DUBAI: The Gulf city’s ports and air cargo terminals were once brimming with Iran-bound goods. Sanctions have sharply cut into the traditional trade and livelihood of many in the large Iranian expatriate community in Dubai. Anything that brings back Iranian business, even in limited steps, is welcome in Dubai.
IRAN’S PRESIDENT: Rowhani often pitched the nuclear talks as a potential for a “win-win” outcome with the West. On one level, he got his take by securing a deal that allows Iran to maintain uranium enrichment – although at lower levels.

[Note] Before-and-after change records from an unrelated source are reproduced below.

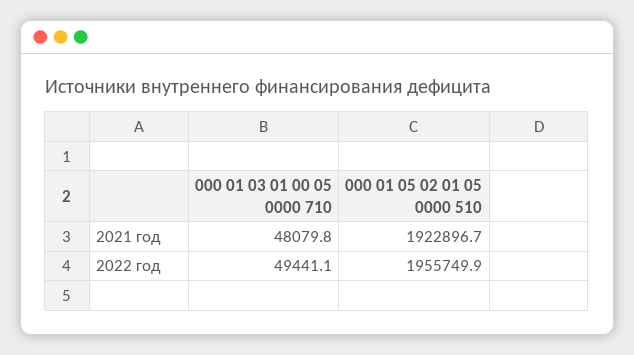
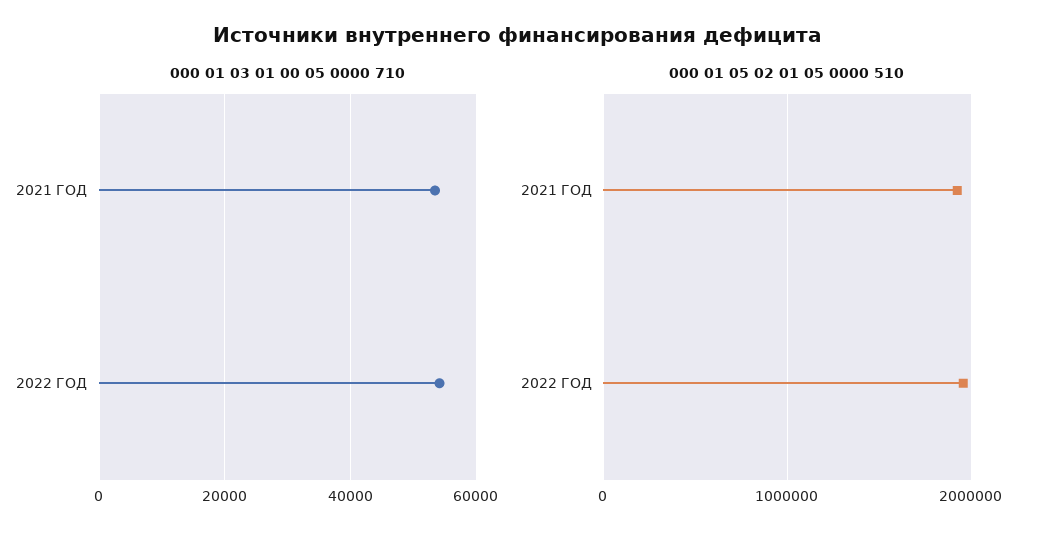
000 01 03 01 00 05 0000 710, 2021 год: 48079.8 -> 54000
000 01 03 01 00 05 0000 710, 2022 год: 49441.1 -> 54000

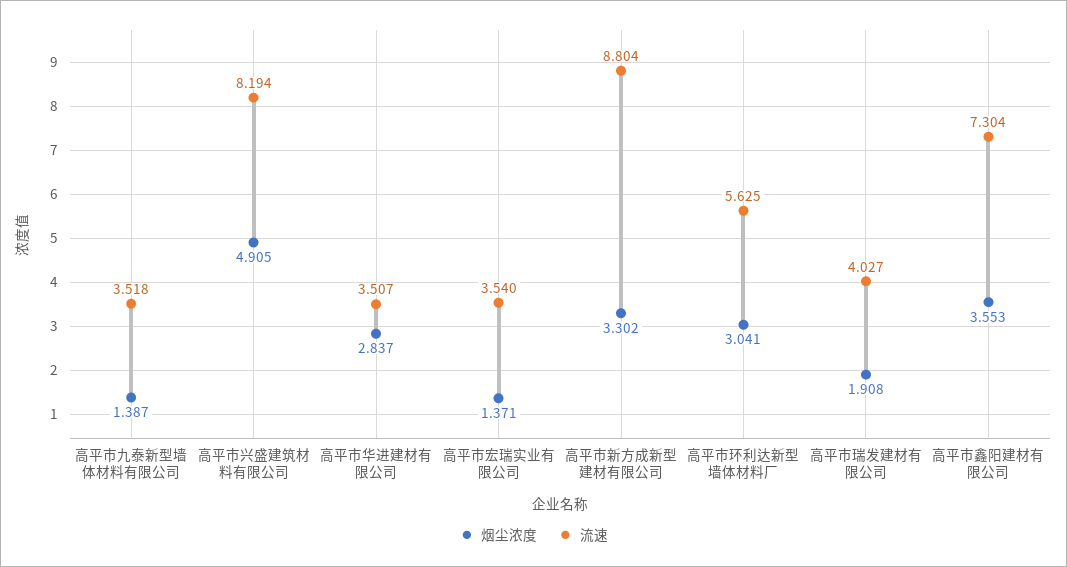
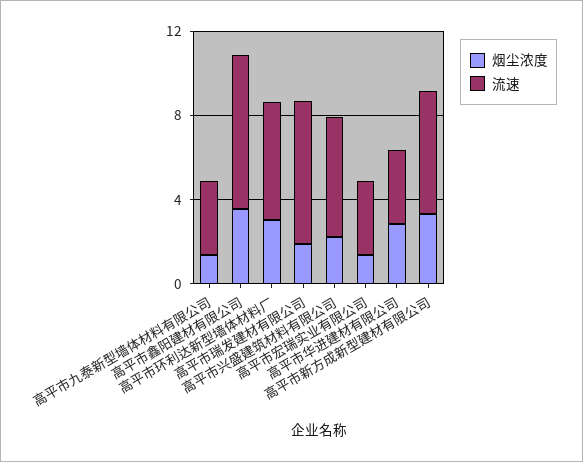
烟尘浓度, 高平市兴盛建筑材料有限公司: 4.905 -> 2
流速, 高平市兴盛建筑材料有限公司: 8.194 -> 6
流速, 高平市新方成新型建材有限公司: 8.804 -> 6
流速, 高平市瑞发建材有限公司: 4.027 -> 7

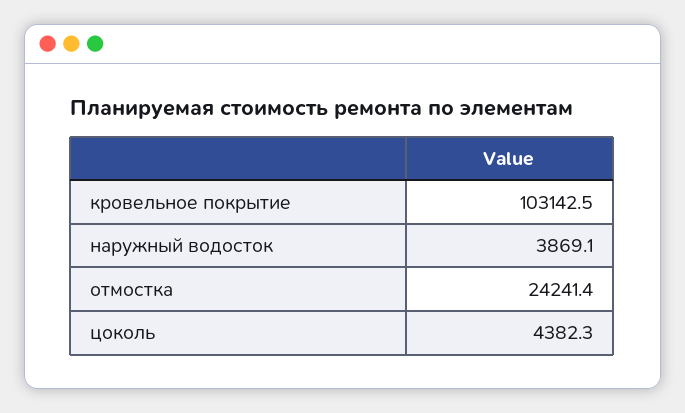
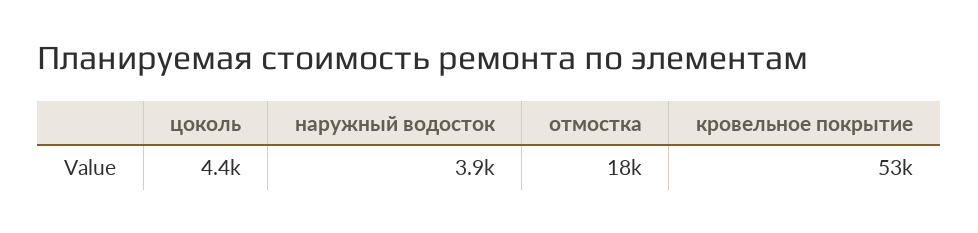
кровельное покрытие: 103142.5 -> 53000
отмостка: 24241.4 -> 18000

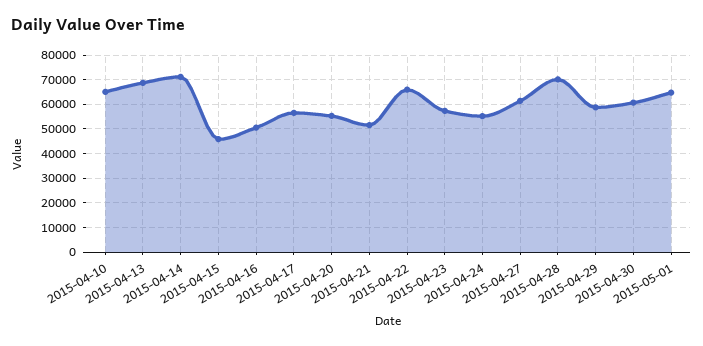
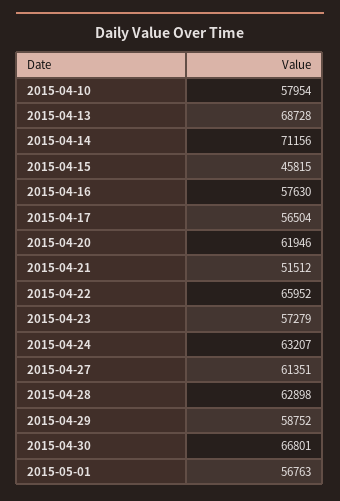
2015-04-10: 65000 -> 57954
2015-04-16: 50000 -> 57630
2015-04-20: 55000 -> 61946
2015-04-24: 55000 -> 63207
2015-04-28: 70000 -> 62898
2015-04-30: 60000 -> 66801
2015-05-01: 65000 -> 56763

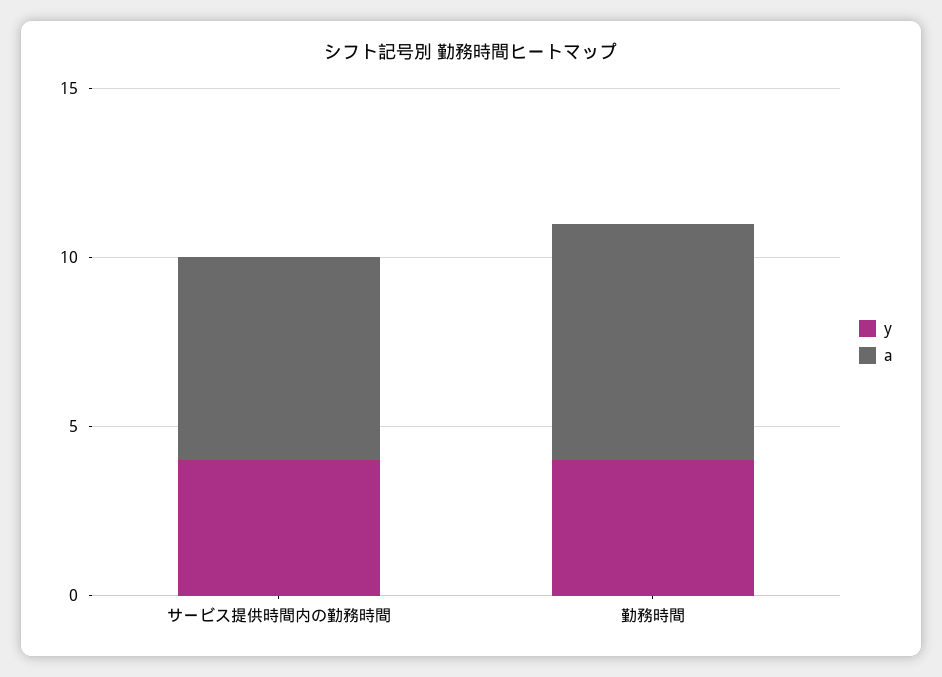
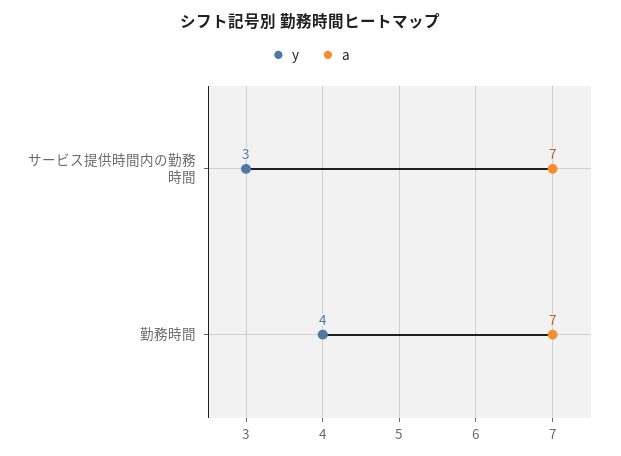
y, サービス提供時間内の勤務時間: 4 -> 3
a, サービス提供時間内の勤務時間: 6 -> 7

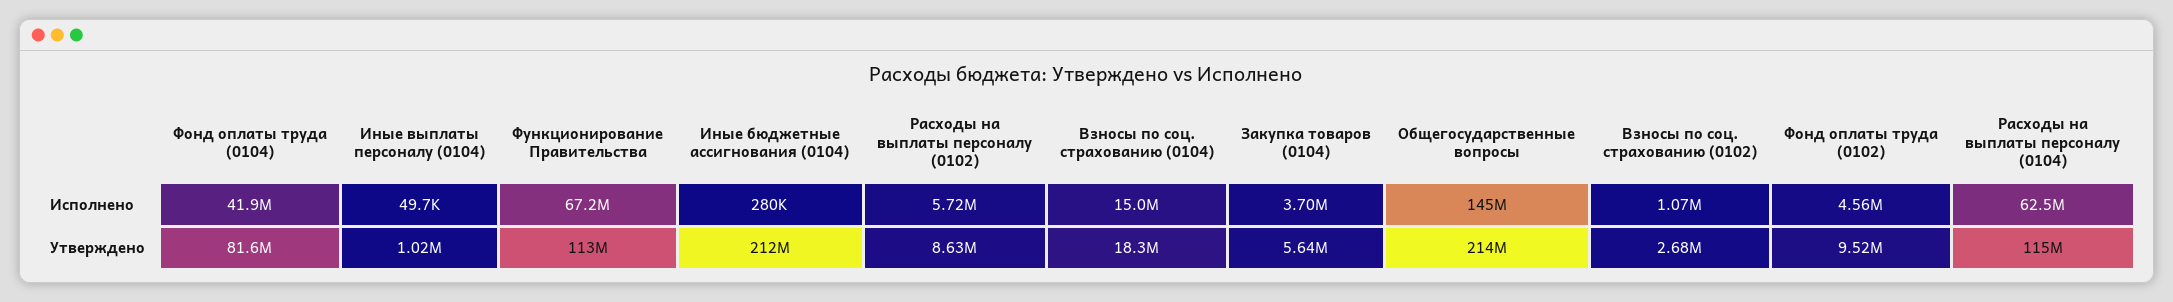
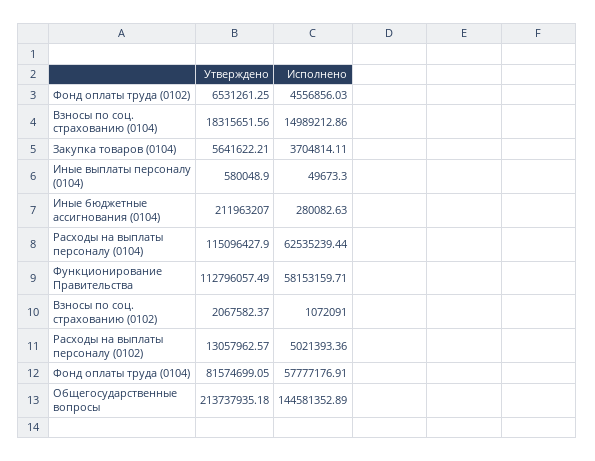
Фонд оплаты труда (0104), Исполнено: 41900000 -> 57777176.91
Функционирование Правительства, Исполнено: 67200000 -> 58153159.71
Расходы на выплаты персоналу (0102), Исполнено: 5720000 -> 5021393.36
Иные выплаты персоналу (0104), Утверждено: 1020000 -> 580048.9
Расходы на выплаты персоналу (0102), Утверждено: 8630000 -> 13057962.57
Взносы по соц. страхованию (0102), Утверждено: 2680000 -> 2067582.37
Фонд оплаты труда (0102), Утверждено: 9520000 -> 6531261.25

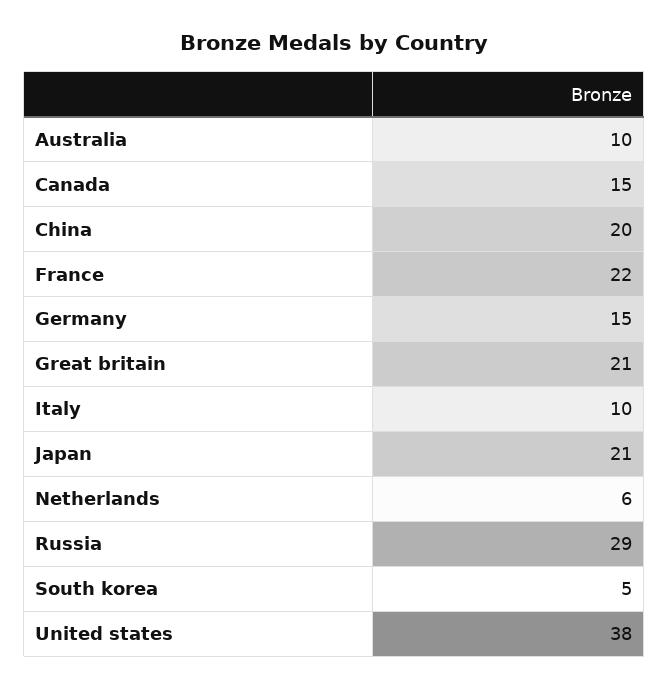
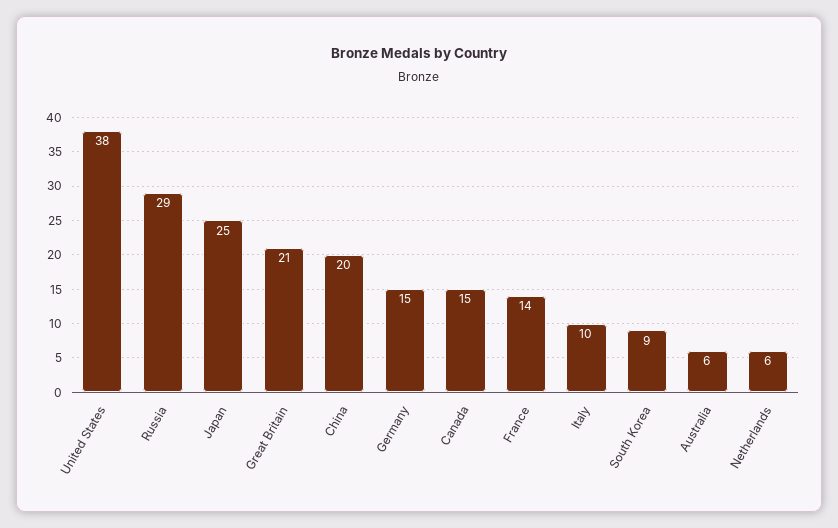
Australia: 10 -> 6
France: 22 -> 14
Japan: 21 -> 25
South korea: 5 -> 9

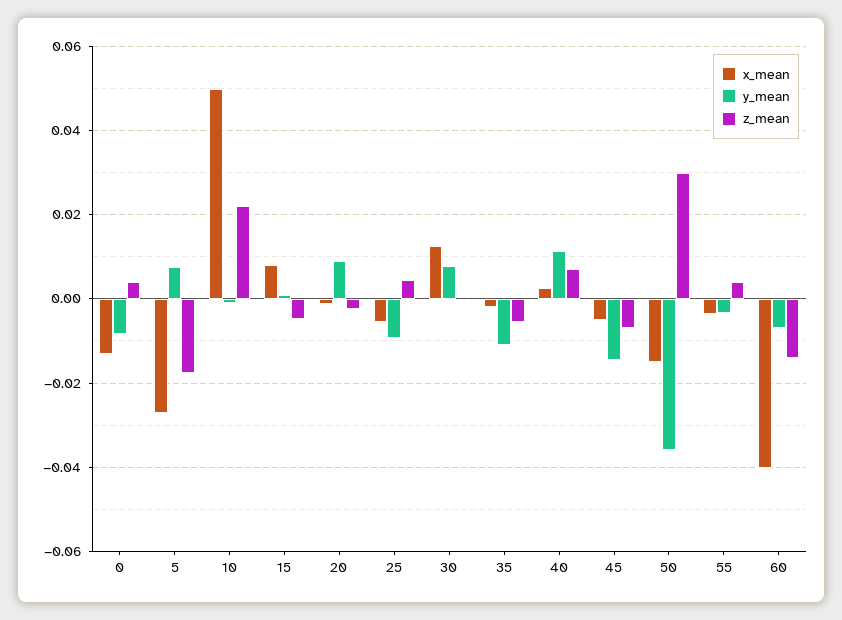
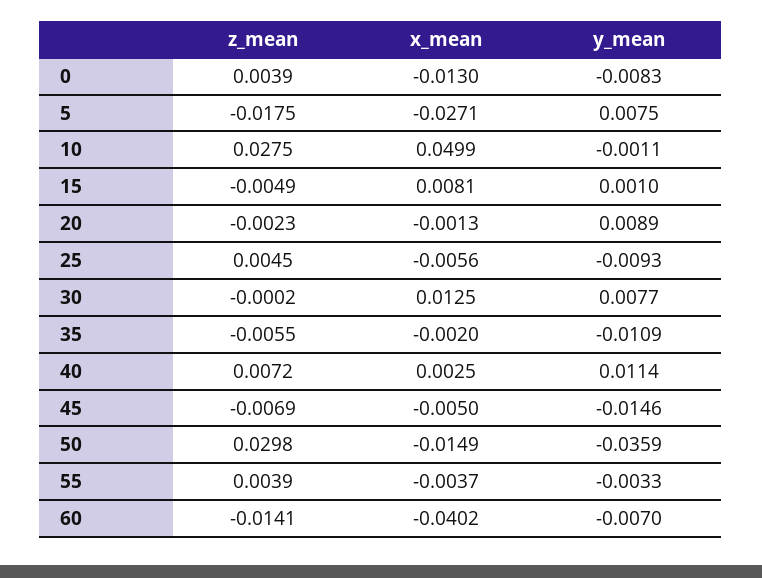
z_mean, 10: 0.022 -> 0.0275

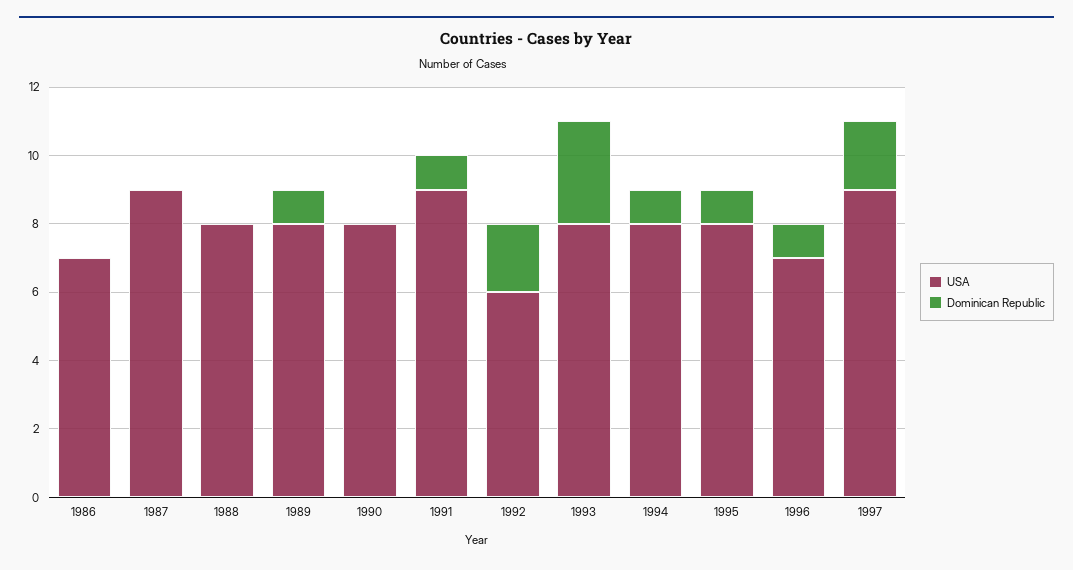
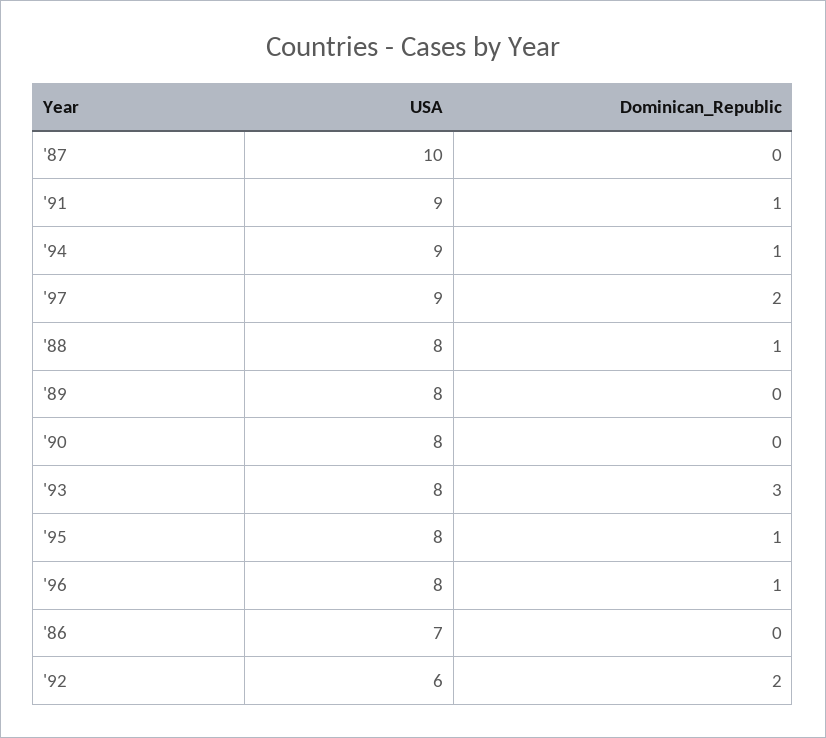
USA, 1987: 9 -> 10
Dominican Republic, 1988: 0 -> 1
Dominican Republic, 1989: 1 -> 0
USA, 1994: 8 -> 9
USA, 1996: 7 -> 8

ISRAEL: Jerusalem says the deal is a mistake and puts Israel in greater peril. Many Israeli officials, including Prime Minister Benjamin Netanyahu, see Iran’s ability to enrich uranium as a recipe for potential disaster. Netanyahu must now try to mend relations with Washington and weigh the significant risks of turning his back on the West and considering unilateral military options.
SAUDI ARABIA: The Iran deal favours the oil-rich kingdom’s regional rival and diminishes the Gulf role in US policy. EGYPT: The military-backed leaders in Cairo have rolled back much of the Iran outreach by the Muslim Brotherhood-led government ousted in July. The nuclear deal and the possibility of improved US-Iran dialogue could cut into Egypt’s traditional standing as the West’s guiding force in the region.